Swap "North America" for "N. America" everywhere it appears in these lines. Keep everything else the same.
═══ SUPPLIED DATA
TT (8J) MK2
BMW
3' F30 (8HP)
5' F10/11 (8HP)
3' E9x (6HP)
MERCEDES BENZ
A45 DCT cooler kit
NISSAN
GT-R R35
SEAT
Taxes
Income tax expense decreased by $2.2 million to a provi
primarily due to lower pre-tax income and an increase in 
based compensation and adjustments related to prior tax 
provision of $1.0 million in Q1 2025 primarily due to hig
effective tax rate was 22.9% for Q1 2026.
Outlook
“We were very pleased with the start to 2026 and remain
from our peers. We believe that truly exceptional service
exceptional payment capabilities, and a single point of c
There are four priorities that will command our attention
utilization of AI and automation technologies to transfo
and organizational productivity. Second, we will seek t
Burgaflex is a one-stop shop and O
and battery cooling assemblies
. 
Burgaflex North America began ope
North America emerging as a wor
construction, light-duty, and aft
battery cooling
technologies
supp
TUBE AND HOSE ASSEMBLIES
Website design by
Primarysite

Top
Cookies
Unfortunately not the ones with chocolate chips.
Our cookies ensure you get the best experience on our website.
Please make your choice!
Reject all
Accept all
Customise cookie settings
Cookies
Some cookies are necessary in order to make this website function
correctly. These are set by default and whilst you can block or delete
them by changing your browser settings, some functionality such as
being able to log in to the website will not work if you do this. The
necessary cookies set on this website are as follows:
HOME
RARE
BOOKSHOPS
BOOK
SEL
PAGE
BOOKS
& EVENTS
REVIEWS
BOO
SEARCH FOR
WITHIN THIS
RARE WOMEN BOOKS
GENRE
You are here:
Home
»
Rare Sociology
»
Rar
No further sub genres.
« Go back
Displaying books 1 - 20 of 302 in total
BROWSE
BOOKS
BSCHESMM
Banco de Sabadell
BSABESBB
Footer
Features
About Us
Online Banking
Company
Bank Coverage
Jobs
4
══════
RESPONSE:
TT (8J) MK2
BMW
3' F30 (8HP)
5' F10/11 (8HP)
3' E9x (6HP)
MERCEDES BENZ
A45 DCT cooler kit
NISSAN
GT-R R35
SEAT
Taxes
Income tax expense decreased by $2.2 million to a provi
primarily due to lower pre-tax income and an increase in 
based compensation and adjustments related to prior tax 
provision of $1.0 million in Q1 2025 primarily due to hig
effective tax rate was 22.9% for Q1 2026.
Outlook
“We were very pleased with the start to 2026 and remain
from our peers. We believe that truly exceptional service
exceptional payment capabilities, and a single point of c
There are four priorities that will command our attention
utilization of AI and automation technologies to transfo
and organizational productivity. Second, we will seek t
Burgaflex is a one-stop shop and O
and battery cooling assemblies
. 
Burgaflex N. America began ope
N. America emerging as a wor
construction, light-duty, and aft
battery cooling
technologies
supp
TUBE AND HOSE ASSEMBLIES
Website design by
Primarysite

Top
Cookies
Unfortunately not the ones with chocolate chips.
Our cookies ensure you get the best experience on our website.
Please make your choice!
Reject all
Accept all
Customise cookie settings
Cookies
Some cookies are necessary in order to make this website function
correctly. These are set by default and whilst you can block or delete
them by changing your browser settings, some functionality such as
being able to log in to the website will not work if you do this. The
necessary cookies set on this website are as follows:
HOME
RARE
BOOKSHOPS
BOOK
SEL
PAGE
BOOKS
& EVENTS
REVIEWS
BOO
SEARCH FOR
WITHIN THIS
RARE WOMEN BOOKS
GENRE
You are here:
Home
»
Rare Sociology
»
Rar
No further sub genres.
« Go back
Displaying books 1 - 20 of 302 in total
BROWSE
BOOKS
BSCHESMM
Banco de Sabadell
BSABESBB
Footer
Features
About Us
Online Banking
Company
Bank Coverage
Jobs
4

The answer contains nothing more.